YOUR ASSIGNMENT | Return a copy of every line in the records that includes the word "Olympus".

******

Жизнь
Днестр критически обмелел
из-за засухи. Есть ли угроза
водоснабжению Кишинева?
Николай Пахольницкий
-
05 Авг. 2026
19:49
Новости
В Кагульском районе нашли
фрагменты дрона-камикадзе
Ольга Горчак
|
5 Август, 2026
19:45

******

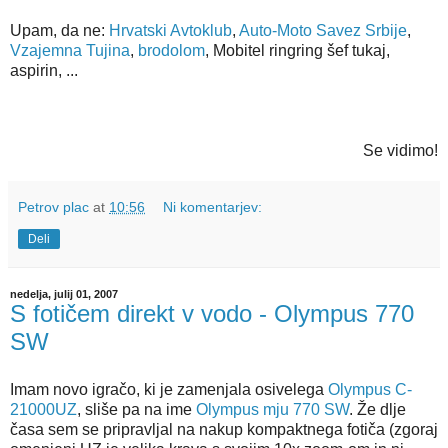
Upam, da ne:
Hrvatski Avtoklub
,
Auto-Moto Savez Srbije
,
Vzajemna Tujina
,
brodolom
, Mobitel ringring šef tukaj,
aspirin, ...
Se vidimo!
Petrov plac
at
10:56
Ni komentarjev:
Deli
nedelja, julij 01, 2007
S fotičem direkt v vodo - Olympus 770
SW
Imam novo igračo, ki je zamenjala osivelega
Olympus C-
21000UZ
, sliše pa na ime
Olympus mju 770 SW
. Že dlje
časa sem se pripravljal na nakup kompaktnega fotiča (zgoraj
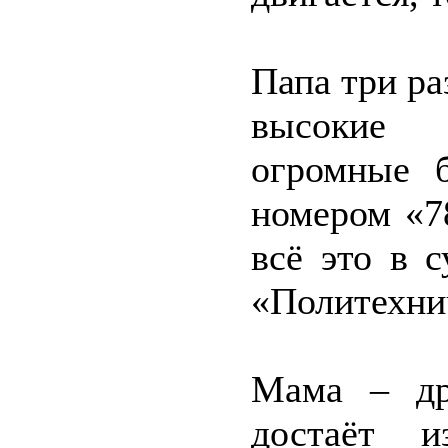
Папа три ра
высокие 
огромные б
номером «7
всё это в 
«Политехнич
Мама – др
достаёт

******

ANSWER FOR THE TASK |
S fotičem direkt v vodo - Olympus 770
Olympus C-
Olympus mju 770 SW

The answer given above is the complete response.